#### STUDY TEXT:

----------------------------------------

Implications and significance
Our study has identified that, despite specific guidelines,10 frequent use pain assessment using validated tools was moderately low, particularly in ventilated patients. This, in addition to the use of high daily doses of opioids, increases the risk of patients developing opioid-associated complications. This is compounded by the infrequent use of adjuncts as part of multimodal analgesia, except for paracetamol. This baseline description of analgesic assessment and management practices may inform further trials aimed at improving pain assessment and analgesic management for critically ill patients.
Strengths and limitations
The main strength of this study is that it provides data from a prospective, multicentre, binational observational evaluation of analgesic practices in ICU patients. Our findings add to the evidence base on pain assessment types and frequency, and provide details on use of opioid therapy and analgesic adjuncts in both ventilated and non-ventilated ICU patients. The limitations of our study include the point prevalence design, which precludes longitudinal analysis of analgesic practices, specifically the relationship to pain assessment. Also, given that extubation on the study day was possible, the route of opioid administration (eg, enteral or patient-controlled analgesia) may have changed for some patients, potentially resulting in a lower cumulative opioid dose in ventilated patients. In addition, the types of pain assessments may have changed for patients after extubation, which could explain why the NRS was the predominant pain assessment tool in ventilated patients.
Conclusions
This point prevalence study in a mixed cohort of critically ill patients in Australia and New Zealand provides detailed data on current pain assessment and management practices. Although most ICU patients were assessed for pain, those receiving mechanical ventilation were administered large cumulative opioid doses with relatively low use of analgesic adjuncts, so the analgesic and opioid-sparing benefits of multimodal analgesia were not realised. However, understanding current practice may inform the design of future observational and interventional studies that aim to investigate the effects of analgesic management on patient-specific outcomes.

----------------------------------------

#### DATA RECORDS:
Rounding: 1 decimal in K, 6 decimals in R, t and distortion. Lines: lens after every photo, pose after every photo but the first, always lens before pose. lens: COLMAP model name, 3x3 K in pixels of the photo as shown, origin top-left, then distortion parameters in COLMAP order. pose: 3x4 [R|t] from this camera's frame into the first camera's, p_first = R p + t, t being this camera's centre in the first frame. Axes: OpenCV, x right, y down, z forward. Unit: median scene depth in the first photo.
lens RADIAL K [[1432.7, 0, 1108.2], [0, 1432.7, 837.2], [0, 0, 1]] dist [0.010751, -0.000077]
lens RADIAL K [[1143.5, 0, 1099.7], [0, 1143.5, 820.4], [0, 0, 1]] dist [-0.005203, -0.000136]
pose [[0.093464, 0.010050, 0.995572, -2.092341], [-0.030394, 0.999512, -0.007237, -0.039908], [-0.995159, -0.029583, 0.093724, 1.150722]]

----------------------------------------

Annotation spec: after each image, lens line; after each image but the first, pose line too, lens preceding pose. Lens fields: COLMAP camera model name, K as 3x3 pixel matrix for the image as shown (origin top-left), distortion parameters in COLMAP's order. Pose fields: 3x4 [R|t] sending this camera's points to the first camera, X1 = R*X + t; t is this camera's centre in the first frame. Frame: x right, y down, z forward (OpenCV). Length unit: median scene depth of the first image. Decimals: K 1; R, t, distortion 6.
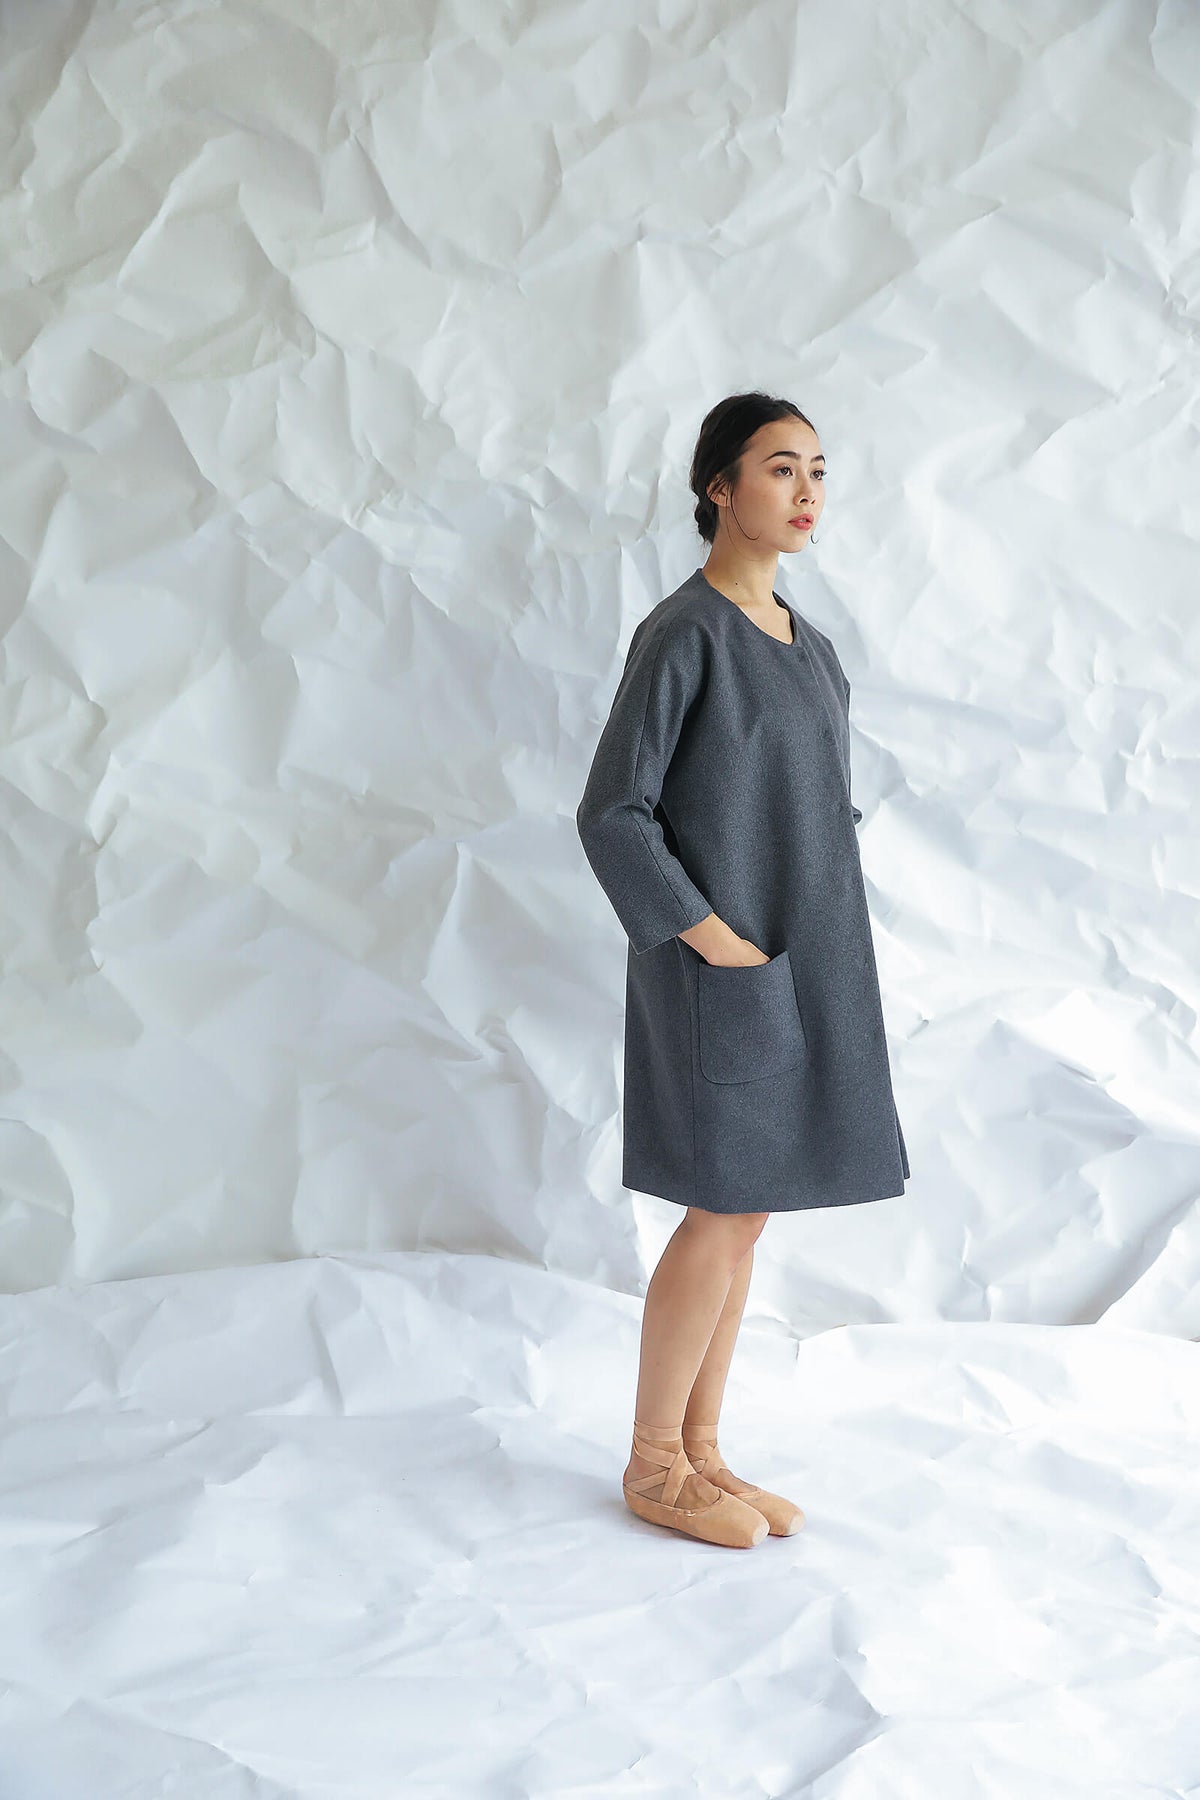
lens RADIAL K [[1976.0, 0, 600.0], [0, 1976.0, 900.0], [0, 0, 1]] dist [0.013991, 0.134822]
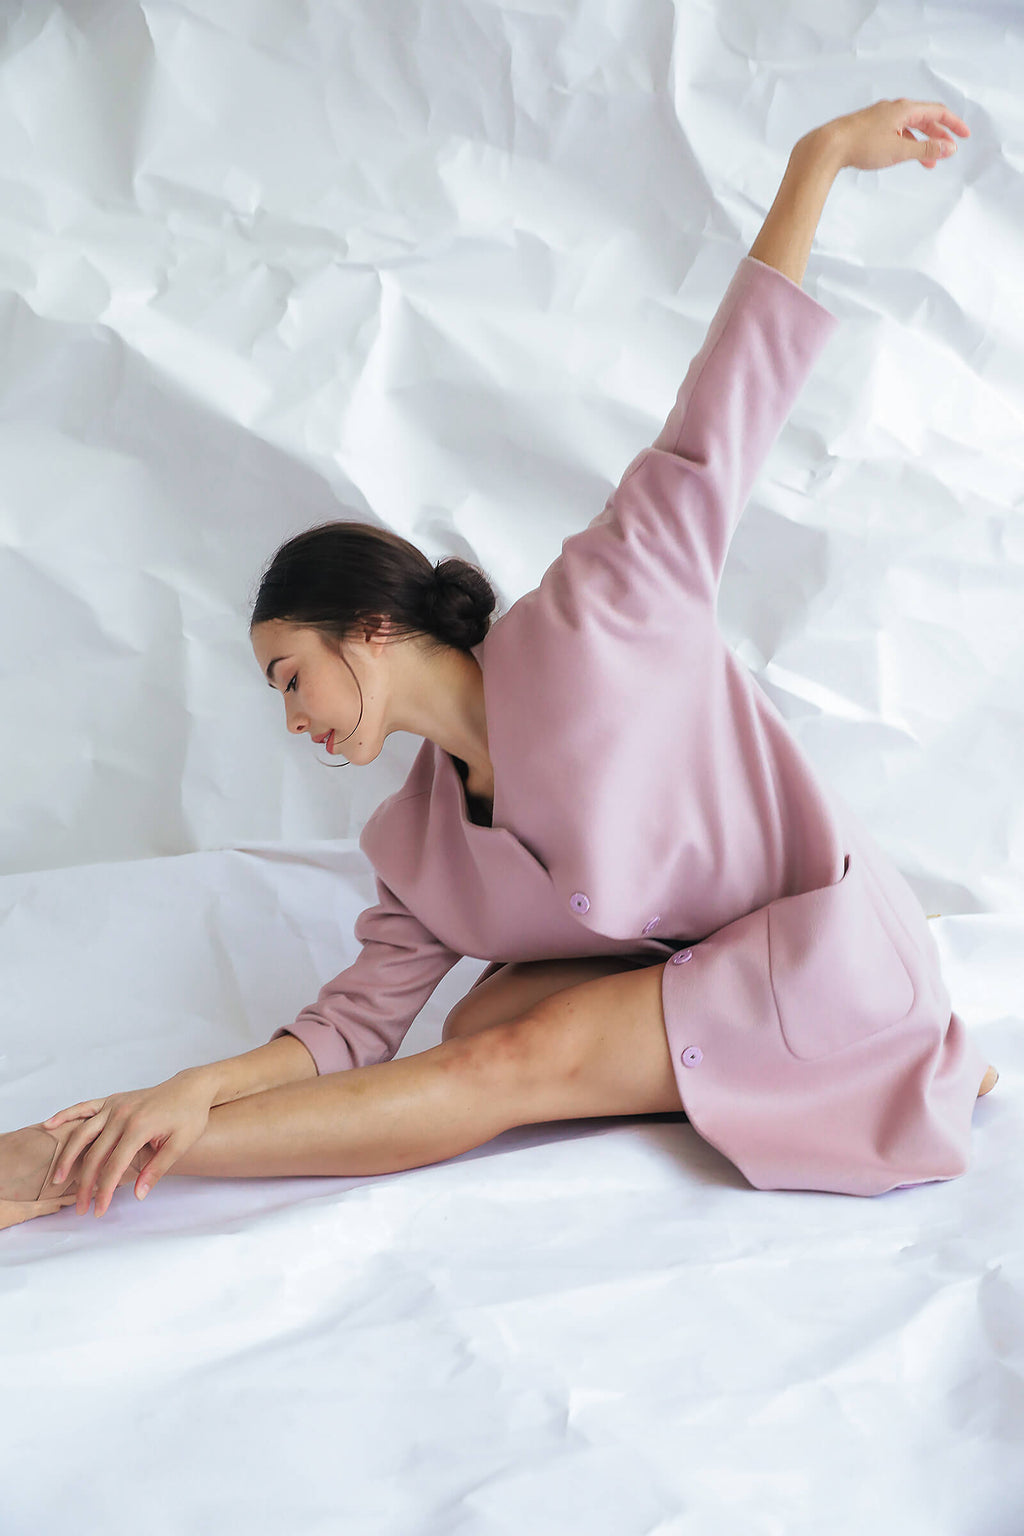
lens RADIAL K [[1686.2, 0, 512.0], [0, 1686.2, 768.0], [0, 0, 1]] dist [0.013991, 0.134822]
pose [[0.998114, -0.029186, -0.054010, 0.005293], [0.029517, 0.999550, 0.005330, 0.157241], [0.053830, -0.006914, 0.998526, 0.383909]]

----------------------------------------

#### REQUIRED ACTIONS:
• a. Answer these questions from the analgesia study text:
(i) Which adjunct was the exception to the infrequent use of adjuncts in multimodal analgesia?
(ii) Which feature of the study's design precludes longitudinal analysis of analgesic practices?
(iii) In which countries were the critically ill patients in the cohort?
• b. Change the part of the analgesia study text that opens with the words containing "Implications and significance" and closes with "critically ill patients.", replacing "moderately low" with "notably low".
The data are not used in any way here.

#### ANSWERS PROVIDED:
• a.
(i) Paracetamol.
(ii) The point prevalence design.
(iii) Australia and New Zealand.

• b.
Implications and significance
Our study has identified that, despite specific guidelines,10 frequent use pain assessment using validated tools was notably low, particularly in ventilated patients. This, in addition to the use of high daily doses of opioids, increases the risk of patients developing opioid-associated complications. This is compounded by the infrequent use of adjuncts as part of multimodal analgesia, except for paracetamol. This baseline description of analgesic assessment and management practices may inform further trials aimed at improving pain assessment and analgesic management for critically ill patients.